The library supports both low-level batch control and a higher-level chunked parallel helper. Which one you choose mainly depends on whether you need to mutate a batch before analysis.
This is the most flexible path.
std::istringstream input(
"id,name,title,responsibilities\n"
"1,Ada,,Makes sure the framework can fit one more config file into your repo\n"
"2,Brendan,n/a,Makes sure customers spend as much server compute as possible\n"
"3,Casey,Platform SRE,NULL\n"
"4,Drew,NULL,Reminds everyone that a build is not done until analytics can over-explain it\n"
"5,Emery,Frontend Cloud Liaison,\n"
"6,Fin,na,Writes dashboards that imply the outage was actually a growth event\n"
"7,Gale,Deployment Therapist,n/a\n"
"8,Harper,none,Convinces functions to run longer in the name of customer love\n"
"9,Indy,Preview Environment Curator,none\n"

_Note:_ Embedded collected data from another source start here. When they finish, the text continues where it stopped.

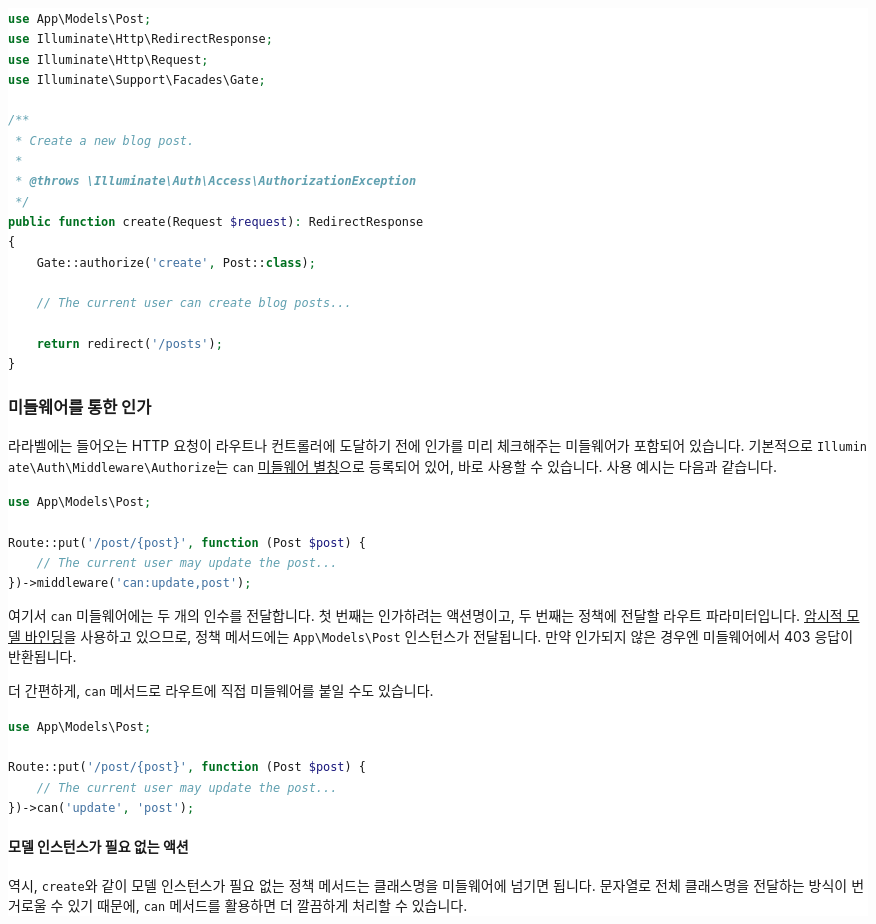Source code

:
```php
use App\Models\Post;
use Illuminate\Http\RedirectResponse;
use Illuminate\Http\Request;
use Illuminate\Support\Facades\Gate;

/**
 * Create a new blog post.
 *
 * @throws \Illuminate\Auth\Access\AuthorizationException
 */
public function create(Request $request): RedirectResponse
{
    Gate::authorize('create', Post::class);

    // The current user can create blog posts...

    return redirect('/posts');
}
```

<a name="via-middleware"></a>
### 미들웨어를 통한 인가

라라벨에는 들어오는 HTTP 요청이 라우트나 컨트롤러에 도달하기 전에 인가를 미리 체크해주는 미들웨어가 포함되어 있습니다. 기본적으로 `Illuminate\Auth\Middleware\Authorize`는 `can` [미들웨어 별칭](/docs/middleware#middleware-aliases)으로 등록되어 있어, 바로 사용할 수 있습니다. 사용 예시는 다음과 같습니다.

```php
use App\Models\Post;

Route::put('/post/{post}', function (Post $post) {
    // The current user may update the post...
})->middleware('can:update,post');
```

여기서 `can` 미들웨어에는 두 개의 인수를 전달합니다. 첫 번째는 인가하려는 액션명이고, 두 번째는 정책에 전달할 라우트 파라미터입니다. [암시적 모델 바인딩](/docs/routing#implicit-binding)을 사용하고 있으므로, 정책 메서드에는 `App\Models\Post` 인스턴스가 전달됩니다. 만약 인가되지 않은 경우엔 미들웨어에서 403 응답이 반환됩니다.

더 간편하게, `can` 메서드로 라우트에 직접 미들웨어를 붙일 수도 있습니다.

```php
use App\Models\Post;

Route::put('/post/{post}', function (Post $post) {
    // The current user may update the post...
})->can('update', 'post');
```

<a name="middleware-actions-that-dont-require-models"></a>
#### 모델 인스턴스가 필요 없는 액션

역시, `create`와 같이 모델 인스턴스가 필요 없는 정책 메서드는 클래스명을 미들웨어에 넘기면 됩니다. 문자열로 전체 클래스명을 전달하는 방식이 번거로울 수 있기 때문에, `can` 메서드를 활용하면 더 깔끔하게 처리할 수 있습니다.
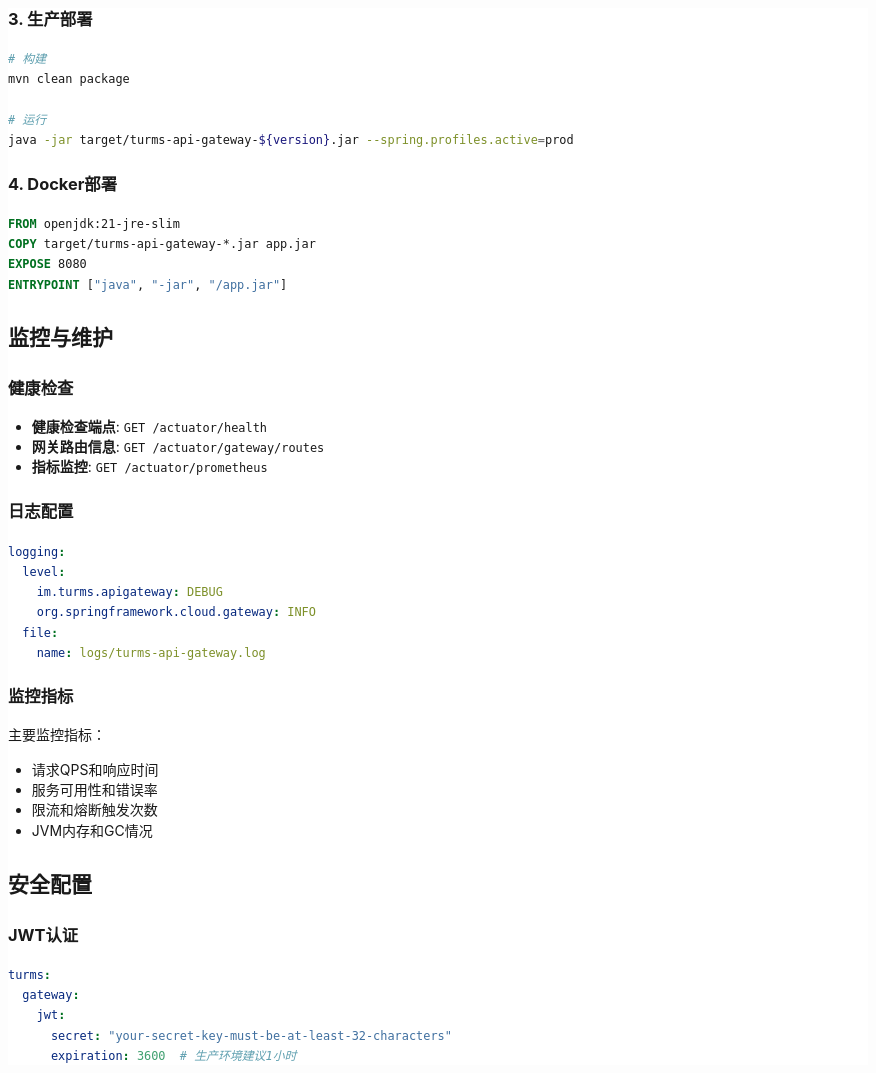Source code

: ### 3. 生产部署

```bash
# 构建
mvn clean package

# 运行
java -jar target/turms-api-gateway-${version}.jar --spring.profiles.active=prod
```

### 4. Docker部署

```dockerfile
FROM openjdk:21-jre-slim
COPY target/turms-api-gateway-*.jar app.jar
EXPOSE 8080
ENTRYPOINT ["java", "-jar", "/app.jar"]
```

## 监控与维护

### 健康检查

- **健康检查端点**: `GET /actuator/health`
- **网关路由信息**: `GET /actuator/gateway/routes`
- **指标监控**: `GET /actuator/prometheus`

### 日志配置

```yaml
logging:
  level:
    im.turms.apigateway: DEBUG
    org.springframework.cloud.gateway: INFO
  file:
    name: logs/turms-api-gateway.log
```

### 监控指标

主要监控指标：
- 请求QPS和响应时间
- 服务可用性和错误率
- 限流和熔断触发次数
- JVM内存和GC情况

## 安全配置

### JWT认证

```yaml
turms:
  gateway:
    jwt:
      secret: "your-secret-key-must-be-at-least-32-characters"
      expiration: 3600  # 生产环境建议1小时
```
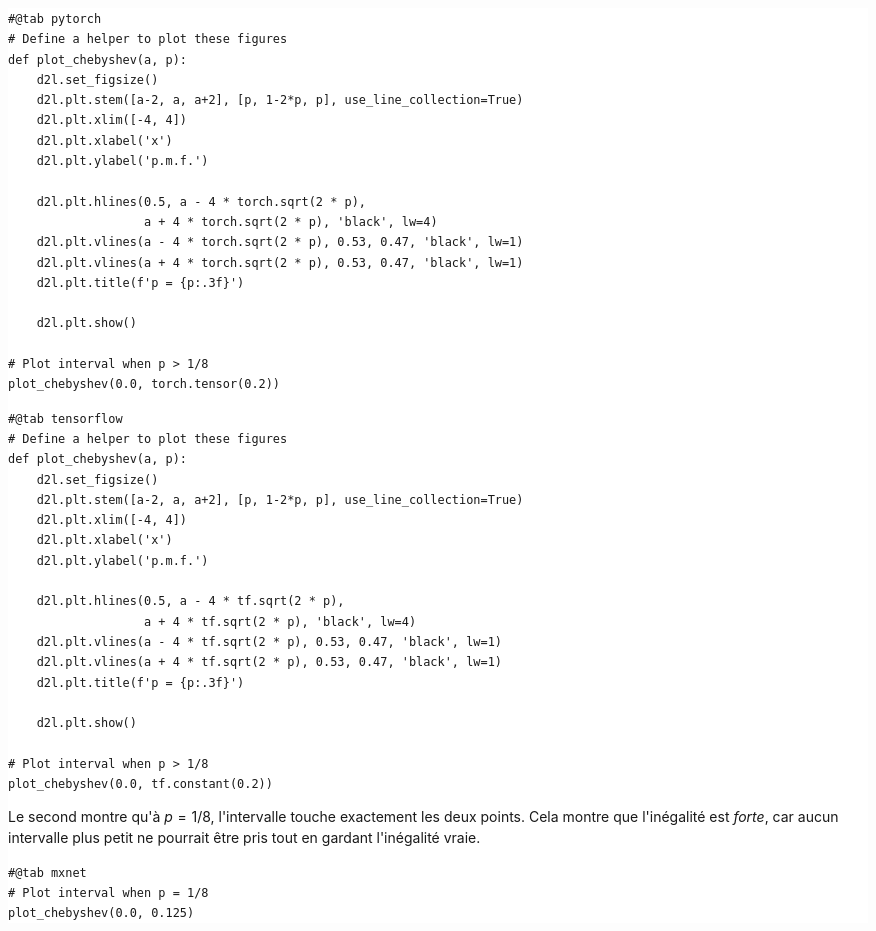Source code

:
 ```{.python .input}
```

```{.python .input}
#@tab pytorch
# Define a helper to plot these figures
def plot_chebyshev(a, p):
    d2l.set_figsize()
    d2l.plt.stem([a-2, a, a+2], [p, 1-2*p, p], use_line_collection=True)
    d2l.plt.xlim([-4, 4])
    d2l.plt.xlabel('x')
    d2l.plt.ylabel('p.m.f.')

    d2l.plt.hlines(0.5, a - 4 * torch.sqrt(2 * p),
                   a + 4 * torch.sqrt(2 * p), 'black', lw=4)
    d2l.plt.vlines(a - 4 * torch.sqrt(2 * p), 0.53, 0.47, 'black', lw=1)
    d2l.plt.vlines(a + 4 * torch.sqrt(2 * p), 0.53, 0.47, 'black', lw=1)
    d2l.plt.title(f'p = {p:.3f}')

    d2l.plt.show()

# Plot interval when p > 1/8
plot_chebyshev(0.0, torch.tensor(0.2))
```

```{.python .input}
#@tab tensorflow
# Define a helper to plot these figures
def plot_chebyshev(a, p):
    d2l.set_figsize()
    d2l.plt.stem([a-2, a, a+2], [p, 1-2*p, p], use_line_collection=True)
    d2l.plt.xlim([-4, 4])
    d2l.plt.xlabel('x')
    d2l.plt.ylabel('p.m.f.')

    d2l.plt.hlines(0.5, a - 4 * tf.sqrt(2 * p),
                   a + 4 * tf.sqrt(2 * p), 'black', lw=4)
    d2l.plt.vlines(a - 4 * tf.sqrt(2 * p), 0.53, 0.47, 'black', lw=1)
    d2l.plt.vlines(a + 4 * tf.sqrt(2 * p), 0.53, 0.47, 'black', lw=1)
    d2l.plt.title(f'p = {p:.3f}')

    d2l.plt.show()

# Plot interval when p > 1/8
plot_chebyshev(0.0, tf.constant(0.2))
```

Le second montre qu'à $p = 1/8$, l'intervalle touche exactement les deux points.  Cela montre que l'inégalité est *forte*, car aucun intervalle plus petit ne pourrait être pris tout en gardant l'inégalité vraie.

```{.python .input}
#@tab mxnet
# Plot interval when p = 1/8
plot_chebyshev(0.0, 0.125)
```
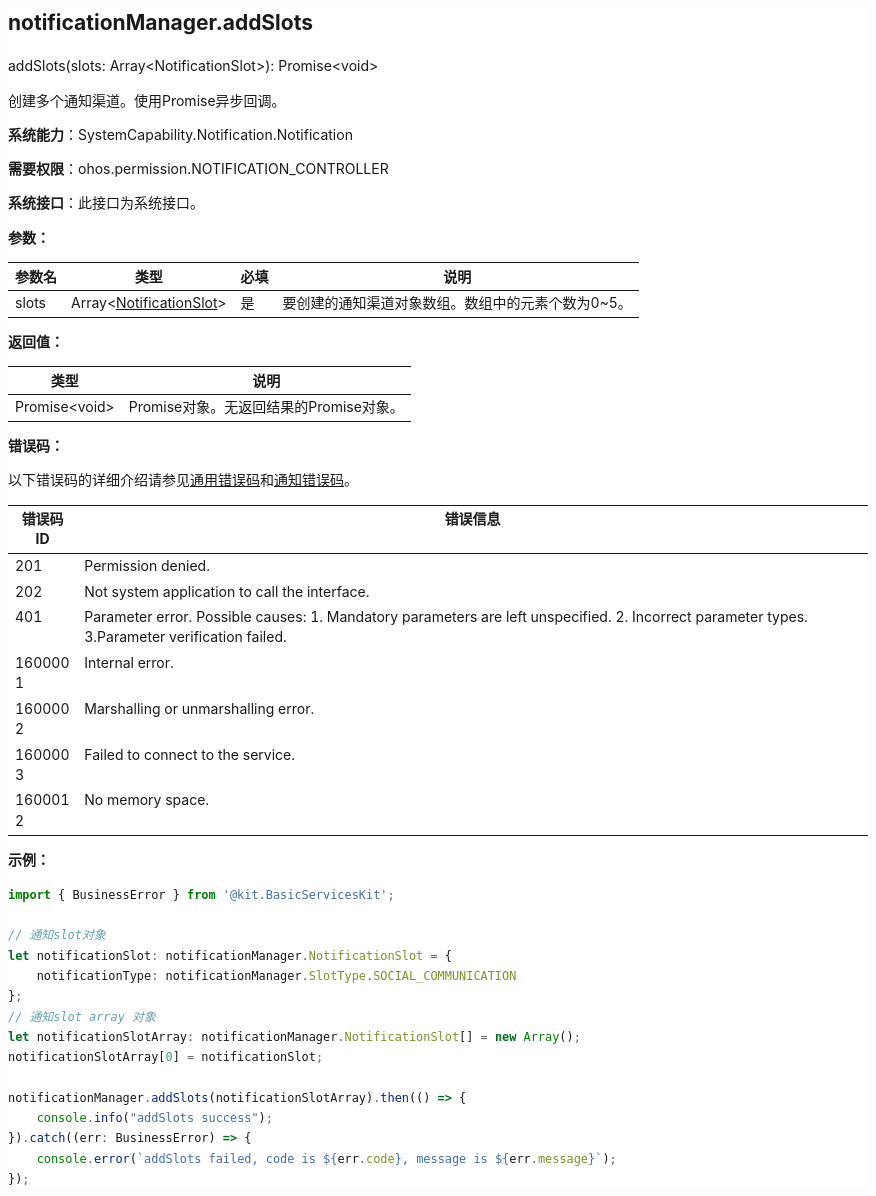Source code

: ## notificationManager.addSlots

addSlots(slots: Array\<NotificationSlot\>): Promise\<void\>

创建多个通知渠道。使用Promise异步回调。

**系统能力**：SystemCapability.Notification.Notification

**需要权限**：ohos.permission.NOTIFICATION_CONTROLLER

**系统接口**：此接口为系统接口。

**参数：**

| 参数名  | 类型                      | 必填 | 说明                     |
| ----- | ------------------------- | ---- | ------------------------ |
| slots | Array\<[NotificationSlot](js-apis-inner-notification-notificationSlot-sys.md)\> | 是   | 要创建的通知渠道对象数组。数组中的元素个数为0~5。 |

**返回值：**

| 类型      | 说明        | 
|---------|-----------|
| Promise\<void\> | Promise对象。无返回结果的Promise对象。 | 

**错误码：**

以下错误码的详细介绍请参见[通用错误码](../errorcode-universal.md)和[通知错误码](./errorcode-notification.md)。

| 错误码ID | 错误信息                            |
| -------- | ----------------------------------- |
| 201      | Permission denied.     |  
| 202      | Not system application to call the interface.                                      |  
| 401     | Parameter error. Possible causes: 1. Mandatory parameters are left unspecified. 2. Incorrect parameter types. 3.Parameter verification failed.      | 
| 1600001  | Internal error.                     |
| 1600002  | Marshalling or unmarshalling error. |
| 1600003  | Failed to connect to the service.          |
| 1600012  | No memory space.                          |

**示例：**

```ts
import { BusinessError } from '@kit.BasicServicesKit';

// 通知slot对象
let notificationSlot: notificationManager.NotificationSlot = {
    notificationType: notificationManager.SlotType.SOCIAL_COMMUNICATION
};
// 通知slot array 对象
let notificationSlotArray: notificationManager.NotificationSlot[] = new Array();
notificationSlotArray[0] = notificationSlot;

notificationManager.addSlots(notificationSlotArray).then(() => {
	console.info("addSlots success");
}).catch((err: BusinessError) => {
    console.error(`addSlots failed, code is ${err.code}, message is ${err.message}`);
});
```
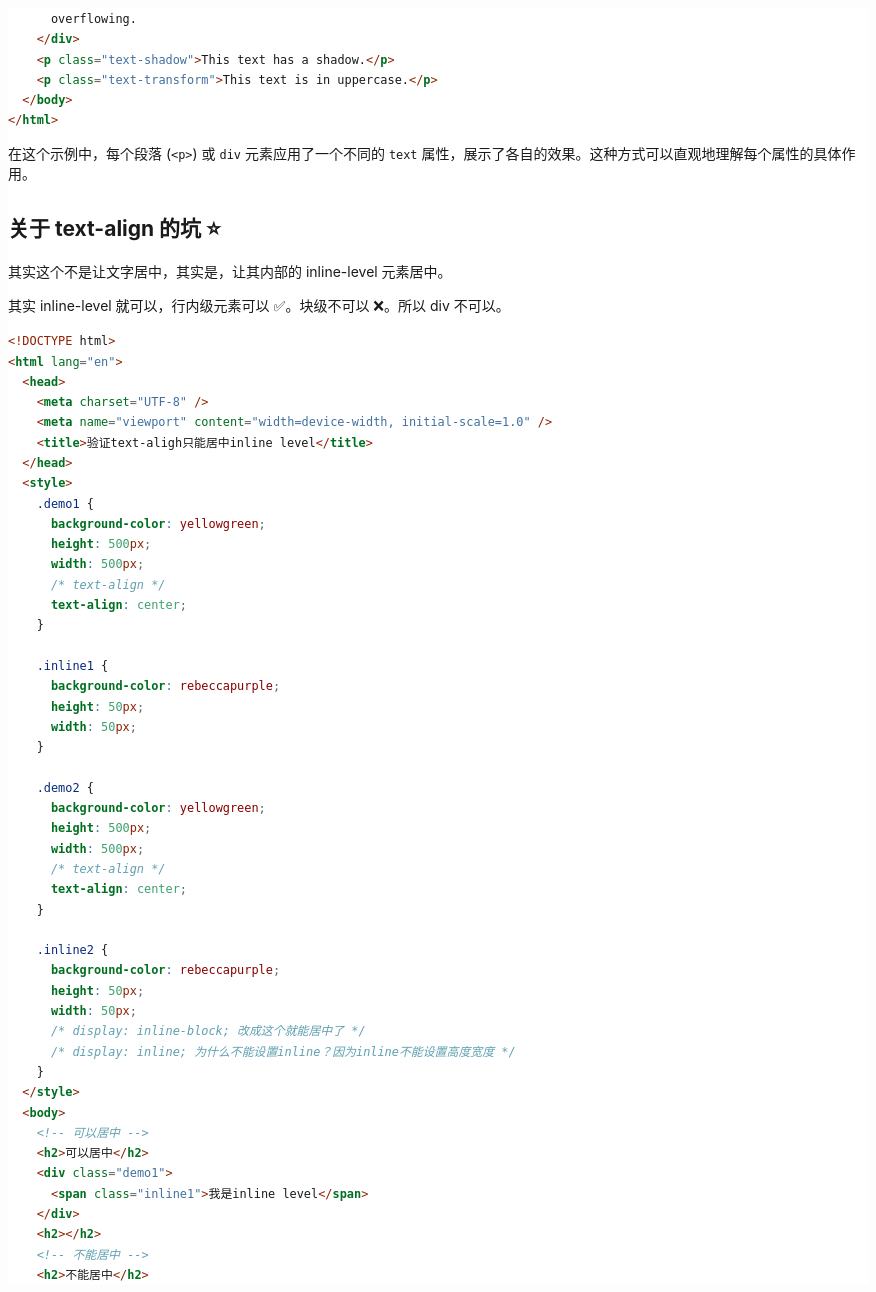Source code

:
 ```html
      overflowing.
    </div>
    <p class="text-shadow">This text has a shadow.</p>
    <p class="text-transform">This text is in uppercase.</p>
  </body>
</html>
```

在这个示例中，每个段落 (`<p>`) 或 `div` 元素应用了一个不同的 `text` 属性，展示了各自的效果。这种方式可以直观地理解每个属性的具体作用。

## 关于 text-align 的坑 ⭐️

其实这个不是让文字居中，其实是，让其内部的 inline-level 元素居中。

其实 inline-level 就可以，行内级元素可以 ✅。块级不可以 ❌。所以 div 不可以。

```html
<!DOCTYPE html>
<html lang="en">
  <head>
    <meta charset="UTF-8" />
    <meta name="viewport" content="width=device-width, initial-scale=1.0" />
    <title>验证text-aligh只能居中inline level</title>
  </head>
  <style>
    .demo1 {
      background-color: yellowgreen;
      height: 500px;
      width: 500px;
      /* text-align */
      text-align: center;
    }

    .inline1 {
      background-color: rebeccapurple;
      height: 50px;
      width: 50px;
    }

    .demo2 {
      background-color: yellowgreen;
      height: 500px;
      width: 500px;
      /* text-align */
      text-align: center;
    }

    .inline2 {
      background-color: rebeccapurple;
      height: 50px;
      width: 50px;
      /* display: inline-block; 改成这个就能居中了 */
      /* display: inline; 为什么不能设置inline？因为inline不能设置高度宽度 */
    }
  </style>
  <body>
    <!-- 可以居中 -->
    <h2>可以居中</h2>
    <div class="demo1">
      <span class="inline1">我是inline level</span>
    </div>
    <h2></h2>
    <!-- 不能居中 -->
    <h2>不能居中</h2>
```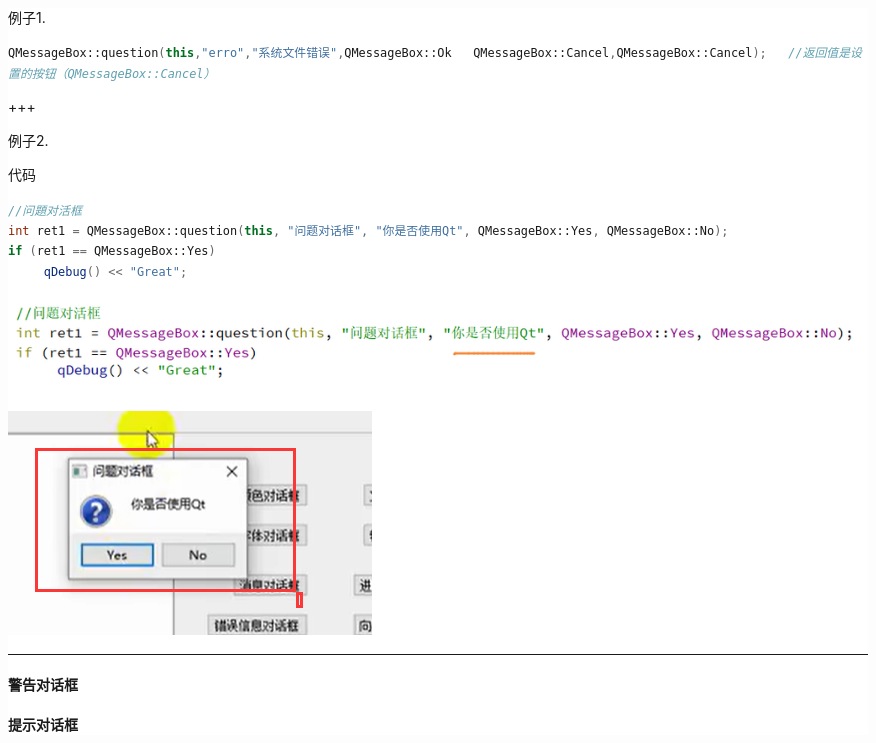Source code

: 例子1.

```c++
QMessageBox::question(this,"erro","系统文件错误",QMessageBox::Ok   QMessageBox::Cancel,QMessageBox::Cancel);   //返回值是设置的按钮（QMessageBox::Cancel）
```

+++



例子2.

代码

```c++
//问題对活框
int ret1 = QMessageBox::question(this, "问题对话框", "你是否使用Qt", QMessageBox::Yes, QMessageBox::No);
if (ret1 == QMessageBox::Yes)
     qDebug() << "Great";
```

![image-20220622223941559](Qt.assets/image-20220622223941559.png)



![image-20220622223315310](Qt.assets/image-20220622223315310.png)

>

-----------





#### 警告对话框

#### 提示对话框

"10,Jules,Performance Marketing Engineer,NA\n"
);
CSVReader reader(input);
std::vector<CSVRow> rows;
REQUIRE(reader.read_chunk(rows, 10));
DataFrame<> batch(std::move(rows));
batch[0]["title"] = "Developer Experience Engineer";
batch[2]["responsibilities"] = "Keeps preview deployments alive through sheer caffeine density";
batch[7]["responsibilities"] = "";
auto is_nullish = [](std::string value) {
std::transform(value.begin(), value.end(), value.begin(), [](unsigned char ch) {
return static_cast<char>(std::tolower(ch));
});
return value.empty() || value == "null" || value == "n/a" || value == "na" || value == "none";
};
auto normalize_nullish = [&is_nullish](const std::string& value) {
return is_nullish(value) ? std::string() : value;
};
const DataFrame<>& read_only_batch = batch;
const size_t title_index = batch.index_of("title");
const size_t responsibilities_index = batch.index_of("responsibilities");
const std::vector<size_t> selected_columns = { title_index, responsibilities_index };
std::vector<std::vector<std::string>> coalesced(selected_columns.size());
DataFrameExecutor executor(2);
batch.column_parallel_apply(executor, selected_columns,
[&read_only_batch, &normalize_nullish, &coalesced, title_index](DataFrame<>::column_type column) {
auto& resolved_values = coalesced[column.index() == title_index ? 0 : 1];
resolved_values.reserve(column.size());
for (size_t row_index = 0; row_index < column.size(); ++row_index) {
resolved_values.push_back(normalize_nullish(
read_only_batch.at(row_index)[column.name()].get<std::string>()
));
}
}
);
const std::vector<std::string> expected_titles = {
"Developer Experience Engineer",
"",
"Platform SRE",
"",
"Frontend Cloud Liaison",
"",
"Deployment Therapist",
"",
"Preview Environment Curator",
"Performance Marketing Engineer"
};
const std::vector<std::string> expected_responsibilities = {
"Makes sure the framework can fit one more config file into your repo",
"Makes sure customers spend as much server compute as possible",
"Keeps preview deployments alive through sheer caffeine density",
"Reminds everyone that a build is not done until analytics can over-explain it",
"",
"Writes dashboards that imply the outage was actually a growth event",
"",
"",
"",
""
};
REQUIRE(coalesced.size() == selected_columns.size());
REQUIRE(coalesced[0] == expected_titles);
REQUIRE(coalesced[1] == expected_responsibilities);
REQUIRE(batch[0]["title"].get<std::string>() == "Developer Experience Engineer");
REQUIRE(batch[2]["responsibilities"].get<std::string>() == "Keeps preview deployments alive through sheer caffeine density");
REQUIRE(batch[7]["responsibilities"].get<std::string>().empty());
That design avoids many of the lifetime and aliasing problems that show up when parallelism is layered onto a long-lived mutable table.
This is the common-case helper when you do not need to mutate each batch before processing.
For simple cell updates, the row-local overlay lock is there to make rare collisions boring rather than catastrophic. For structural changes, stay on the caller thread.